VERMILION SANDS
BY J. G. BALLARD
Preface
Vermilion Sands is my guess at what the future will actually be like. It is a curious paradox that almost all science fiction, however far removed in time and space, is really about the present day. Very few attempts have been made to visualize a unique and self-contained future that offers no warnings to us. Perhaps because of this cautionary tone, so many of science fiction’s notional futures are zones of unrelieved grimness. Even its heavens are like other people’s hells.
By contrast, Vermilion Sands is a place where I would be happy to live. I once described this overlit desert resort as an exotic suburb of my mind, and something about the word ‘suburb’ – which I then used pejoratively – now convinces me that I was on the right track in my pursuit of the day after tomorrow. As the countryside vanishes under a top-dressing of chemicals, and as cities provide little more than an urban context for traffic intersections, the suburbs are at last coming into their own. The skies are larger, the air more generous, the clock less urgent. Vermilion Sands has more than its full share of dreams and illusions, fears and fantasies, but the frame for them is less confining. I like to think, too, that it celebrates the neglected virtues of the glossy, lurid and bizarre.
Where is Vermilion Sands? I suppose its spiritual home lies somewhere between Arizona and Ipanema Beach, but in recent years I have been delighted to see it popping up elsewhere – above all, in sections of the 3,000-mile-long linear city that stretches from Gibraltar to Glyfada Beach along the northern shores of the Mediterranean, and where each summer Europe lies on its back in the sun.

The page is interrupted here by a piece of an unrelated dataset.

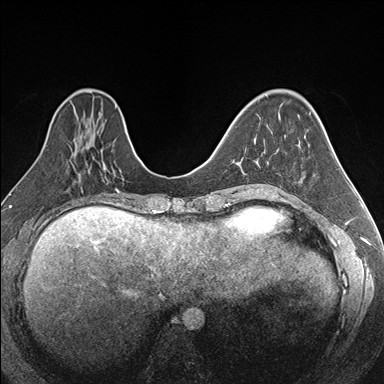
Breast MRI (dynamic contrast-enhanced), one axial slice; slice 62 of 176 in the series (ordered by position); dynamic contrast-enhanced series, time point 2 of 7 at this slice position (early post-contrast); 1.5 T; TE 1.6 ms, TR 4.2 ms; 384 × 384 image matrix, field of view 300 × 300 mm. Female patient.
Structures marked on this image (semi-automatically segmented with operator editing):
- enhancing-tissue mask used for the functional tumour volume (all voxels passing the contrast-enhancement thresholds inside the analysis volume; usually the tumour): bounding box (x1, y1, x2, y2) in pixels: (254, 138, 268, 186)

That posture, of course, is the hallmark of Vermilion Sands and, I hope, of the future – not merely that no-one has to work, but that work is the ultimate play, and play the ultimate work.The earliest of these tales, ‘Prima Belladonna’, was the first short story I published, seventeen years ago, and the image of this desert resort has remained remarkably constant ever since. I wait optimistically for it to take concrete shape around me.
J. G. BALLARD
The Cloud-Sculptors of Coral D
All summer the cloud-sculptors would come from Vermilion Sands and sail their painted gliders above the coral towers that rose like white pagodas beside the highway to Lagoon West. The tallest of the towers was Coral D, and here the rising air above the sand-reefs was topped by swan-like clumps of fair-weather cumulus. Lifted on the shoulders of the air above the crown of Coral D, we would carve seahorses and unicorns, the portraits of presidents and film stars, lizards and exotic birds. As the crowd watched from their cars, a cool rain would fall on to the dusty roofs, weeping from the sculptured clouds as they sailed across the desert floor towards the sun.
Of all the cloud-sculptures we were to carve, the strangest were the portraits of Leonora Chanel. As I look back to that afternoon last summer when she first came in her white limousine to watch the cloud-sculptors of Coral D, I know we barely realized how seriously this beautiful but insane woman regarded the sculptures floating above her in that calm sky. Later her portraits, carved in the whirlwind, were to weep their storm-rain upon the corpses of their sculptors.